From the entries below, return exactly the lines beginning at the one that contains "partir de 60" and ending at the one that contains "Le jour de la visite", both of them included, and only those lines.
________________
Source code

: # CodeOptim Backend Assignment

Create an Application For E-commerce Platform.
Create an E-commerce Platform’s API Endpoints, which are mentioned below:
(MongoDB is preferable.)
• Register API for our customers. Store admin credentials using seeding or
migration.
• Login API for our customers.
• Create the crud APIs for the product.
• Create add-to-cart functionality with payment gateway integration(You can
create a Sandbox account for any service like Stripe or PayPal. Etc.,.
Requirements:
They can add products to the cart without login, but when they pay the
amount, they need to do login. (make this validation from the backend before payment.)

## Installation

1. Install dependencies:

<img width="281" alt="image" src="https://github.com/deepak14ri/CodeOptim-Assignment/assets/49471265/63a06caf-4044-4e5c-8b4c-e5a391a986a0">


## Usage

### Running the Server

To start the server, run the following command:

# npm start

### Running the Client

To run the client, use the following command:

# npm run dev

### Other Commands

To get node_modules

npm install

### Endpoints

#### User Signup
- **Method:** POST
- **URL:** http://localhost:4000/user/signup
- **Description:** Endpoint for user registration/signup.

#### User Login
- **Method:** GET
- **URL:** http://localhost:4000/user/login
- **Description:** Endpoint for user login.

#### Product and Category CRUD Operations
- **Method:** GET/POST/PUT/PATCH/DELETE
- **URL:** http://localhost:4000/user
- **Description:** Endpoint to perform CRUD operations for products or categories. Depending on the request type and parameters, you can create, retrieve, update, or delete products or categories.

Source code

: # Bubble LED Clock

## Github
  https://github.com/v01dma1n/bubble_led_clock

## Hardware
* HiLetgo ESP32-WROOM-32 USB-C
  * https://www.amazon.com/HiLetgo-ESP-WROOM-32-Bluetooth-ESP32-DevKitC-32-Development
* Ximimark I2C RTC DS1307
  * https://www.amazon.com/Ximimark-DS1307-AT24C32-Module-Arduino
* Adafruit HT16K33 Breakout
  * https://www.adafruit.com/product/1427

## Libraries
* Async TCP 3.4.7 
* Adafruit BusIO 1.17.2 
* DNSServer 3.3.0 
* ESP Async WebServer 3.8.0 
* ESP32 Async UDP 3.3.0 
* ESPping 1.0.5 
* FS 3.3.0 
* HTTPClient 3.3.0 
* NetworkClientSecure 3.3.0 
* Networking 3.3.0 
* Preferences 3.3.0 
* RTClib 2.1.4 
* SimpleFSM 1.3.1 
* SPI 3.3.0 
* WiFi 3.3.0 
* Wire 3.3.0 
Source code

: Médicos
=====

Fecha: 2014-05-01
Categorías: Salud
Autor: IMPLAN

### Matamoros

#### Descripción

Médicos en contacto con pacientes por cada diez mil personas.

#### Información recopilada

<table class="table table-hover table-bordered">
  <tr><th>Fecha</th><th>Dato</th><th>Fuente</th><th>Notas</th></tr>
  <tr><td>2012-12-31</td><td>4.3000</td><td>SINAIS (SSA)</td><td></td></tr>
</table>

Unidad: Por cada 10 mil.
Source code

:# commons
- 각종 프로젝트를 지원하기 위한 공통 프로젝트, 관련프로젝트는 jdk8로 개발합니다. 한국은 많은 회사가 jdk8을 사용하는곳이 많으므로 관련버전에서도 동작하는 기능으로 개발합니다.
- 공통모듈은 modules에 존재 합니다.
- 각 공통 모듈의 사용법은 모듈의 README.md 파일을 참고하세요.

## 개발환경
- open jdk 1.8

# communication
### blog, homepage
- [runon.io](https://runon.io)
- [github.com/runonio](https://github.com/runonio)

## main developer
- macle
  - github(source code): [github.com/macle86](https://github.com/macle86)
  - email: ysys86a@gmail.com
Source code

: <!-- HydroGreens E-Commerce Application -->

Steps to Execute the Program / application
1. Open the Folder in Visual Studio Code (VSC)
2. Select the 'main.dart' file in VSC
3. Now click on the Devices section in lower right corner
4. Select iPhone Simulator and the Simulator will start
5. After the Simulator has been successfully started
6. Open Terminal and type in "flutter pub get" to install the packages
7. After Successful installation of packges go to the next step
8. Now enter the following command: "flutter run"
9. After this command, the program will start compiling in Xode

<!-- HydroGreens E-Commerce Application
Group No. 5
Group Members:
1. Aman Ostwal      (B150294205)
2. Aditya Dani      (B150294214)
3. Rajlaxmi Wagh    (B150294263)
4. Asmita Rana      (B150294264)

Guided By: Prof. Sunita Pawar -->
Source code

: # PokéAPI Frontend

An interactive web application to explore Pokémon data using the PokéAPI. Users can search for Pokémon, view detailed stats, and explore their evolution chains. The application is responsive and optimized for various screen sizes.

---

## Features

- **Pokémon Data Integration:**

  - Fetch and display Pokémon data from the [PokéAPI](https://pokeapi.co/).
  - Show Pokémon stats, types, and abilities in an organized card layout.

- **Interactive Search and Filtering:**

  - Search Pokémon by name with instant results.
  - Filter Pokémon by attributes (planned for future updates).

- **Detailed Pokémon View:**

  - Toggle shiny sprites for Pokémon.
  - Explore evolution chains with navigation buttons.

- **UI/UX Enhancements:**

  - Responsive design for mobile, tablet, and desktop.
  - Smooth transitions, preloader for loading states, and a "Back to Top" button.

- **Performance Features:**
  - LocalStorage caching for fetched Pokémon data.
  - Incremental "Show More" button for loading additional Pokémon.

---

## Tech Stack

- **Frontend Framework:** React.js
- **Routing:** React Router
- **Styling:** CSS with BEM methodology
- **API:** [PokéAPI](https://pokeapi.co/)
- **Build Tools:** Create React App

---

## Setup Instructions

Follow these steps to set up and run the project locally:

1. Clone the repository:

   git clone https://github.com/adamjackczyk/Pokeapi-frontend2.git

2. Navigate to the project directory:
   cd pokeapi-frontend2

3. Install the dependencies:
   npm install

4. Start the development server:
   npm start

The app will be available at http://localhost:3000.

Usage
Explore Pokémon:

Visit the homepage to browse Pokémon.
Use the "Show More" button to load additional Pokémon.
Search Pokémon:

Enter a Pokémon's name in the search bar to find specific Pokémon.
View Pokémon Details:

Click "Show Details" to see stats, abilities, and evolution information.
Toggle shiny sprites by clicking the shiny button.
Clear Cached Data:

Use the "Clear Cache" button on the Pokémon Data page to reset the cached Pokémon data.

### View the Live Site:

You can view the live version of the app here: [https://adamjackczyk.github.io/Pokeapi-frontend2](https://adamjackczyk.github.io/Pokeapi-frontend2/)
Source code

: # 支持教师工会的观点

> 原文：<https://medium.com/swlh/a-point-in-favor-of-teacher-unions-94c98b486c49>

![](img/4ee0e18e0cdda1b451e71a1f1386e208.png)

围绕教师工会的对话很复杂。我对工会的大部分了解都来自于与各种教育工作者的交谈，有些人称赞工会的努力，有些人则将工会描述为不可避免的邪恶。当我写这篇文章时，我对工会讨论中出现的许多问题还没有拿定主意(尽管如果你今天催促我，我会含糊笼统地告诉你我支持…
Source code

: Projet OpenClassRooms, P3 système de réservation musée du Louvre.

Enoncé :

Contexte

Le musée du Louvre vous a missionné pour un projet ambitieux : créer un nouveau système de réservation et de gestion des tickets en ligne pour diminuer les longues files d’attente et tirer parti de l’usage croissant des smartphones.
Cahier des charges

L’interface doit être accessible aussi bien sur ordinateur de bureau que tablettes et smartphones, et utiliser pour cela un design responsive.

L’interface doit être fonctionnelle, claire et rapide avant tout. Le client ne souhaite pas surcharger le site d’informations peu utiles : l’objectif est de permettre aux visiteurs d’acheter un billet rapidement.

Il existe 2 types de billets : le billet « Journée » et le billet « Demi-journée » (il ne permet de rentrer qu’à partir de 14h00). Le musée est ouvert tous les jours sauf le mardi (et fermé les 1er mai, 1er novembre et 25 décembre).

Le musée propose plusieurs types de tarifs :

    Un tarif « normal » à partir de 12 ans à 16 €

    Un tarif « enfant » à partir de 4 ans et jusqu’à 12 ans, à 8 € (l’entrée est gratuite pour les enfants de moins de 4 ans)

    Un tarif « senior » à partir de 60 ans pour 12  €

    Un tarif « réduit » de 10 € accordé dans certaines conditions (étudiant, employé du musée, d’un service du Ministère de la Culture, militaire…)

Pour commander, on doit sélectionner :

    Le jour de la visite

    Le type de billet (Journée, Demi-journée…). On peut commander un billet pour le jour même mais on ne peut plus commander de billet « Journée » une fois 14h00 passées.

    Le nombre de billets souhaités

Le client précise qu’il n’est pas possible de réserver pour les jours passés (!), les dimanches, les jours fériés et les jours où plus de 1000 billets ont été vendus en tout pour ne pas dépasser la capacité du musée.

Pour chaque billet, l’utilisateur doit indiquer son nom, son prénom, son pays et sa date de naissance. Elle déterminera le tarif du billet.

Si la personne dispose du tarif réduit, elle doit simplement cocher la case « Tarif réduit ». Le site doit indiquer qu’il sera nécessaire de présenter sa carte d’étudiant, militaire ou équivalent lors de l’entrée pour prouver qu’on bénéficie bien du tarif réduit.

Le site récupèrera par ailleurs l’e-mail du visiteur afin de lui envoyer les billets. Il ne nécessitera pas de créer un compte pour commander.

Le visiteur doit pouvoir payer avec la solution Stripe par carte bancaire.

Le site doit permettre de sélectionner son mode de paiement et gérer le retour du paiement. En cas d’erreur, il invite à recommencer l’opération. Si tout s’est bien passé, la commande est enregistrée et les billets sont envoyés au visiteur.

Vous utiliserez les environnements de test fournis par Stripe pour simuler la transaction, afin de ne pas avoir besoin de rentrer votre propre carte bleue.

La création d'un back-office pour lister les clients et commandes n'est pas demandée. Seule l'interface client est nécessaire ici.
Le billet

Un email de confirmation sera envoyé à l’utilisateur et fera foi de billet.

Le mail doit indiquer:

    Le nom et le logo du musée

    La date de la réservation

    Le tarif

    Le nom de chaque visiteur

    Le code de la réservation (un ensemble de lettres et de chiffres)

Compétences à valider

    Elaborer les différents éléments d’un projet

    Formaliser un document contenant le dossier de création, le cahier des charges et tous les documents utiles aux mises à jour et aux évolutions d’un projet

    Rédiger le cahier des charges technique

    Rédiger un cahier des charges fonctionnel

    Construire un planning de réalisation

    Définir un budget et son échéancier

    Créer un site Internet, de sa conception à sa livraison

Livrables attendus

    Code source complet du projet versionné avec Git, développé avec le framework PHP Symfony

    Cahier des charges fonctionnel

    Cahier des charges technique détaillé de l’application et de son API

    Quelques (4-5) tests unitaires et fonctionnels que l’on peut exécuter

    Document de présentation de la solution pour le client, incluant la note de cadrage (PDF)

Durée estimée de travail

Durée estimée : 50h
________________
**RESULT BELOW**.
    Un tarif « senior » à partir de 60 ans pour 12  €

    Un tarif « réduit » de 10 € accordé dans certaines conditions (étudiant, employé du musée, d’un service du Ministère de la Culture, militaire…)

Pour commander, on doit sélectionner :

    Le jour de la visite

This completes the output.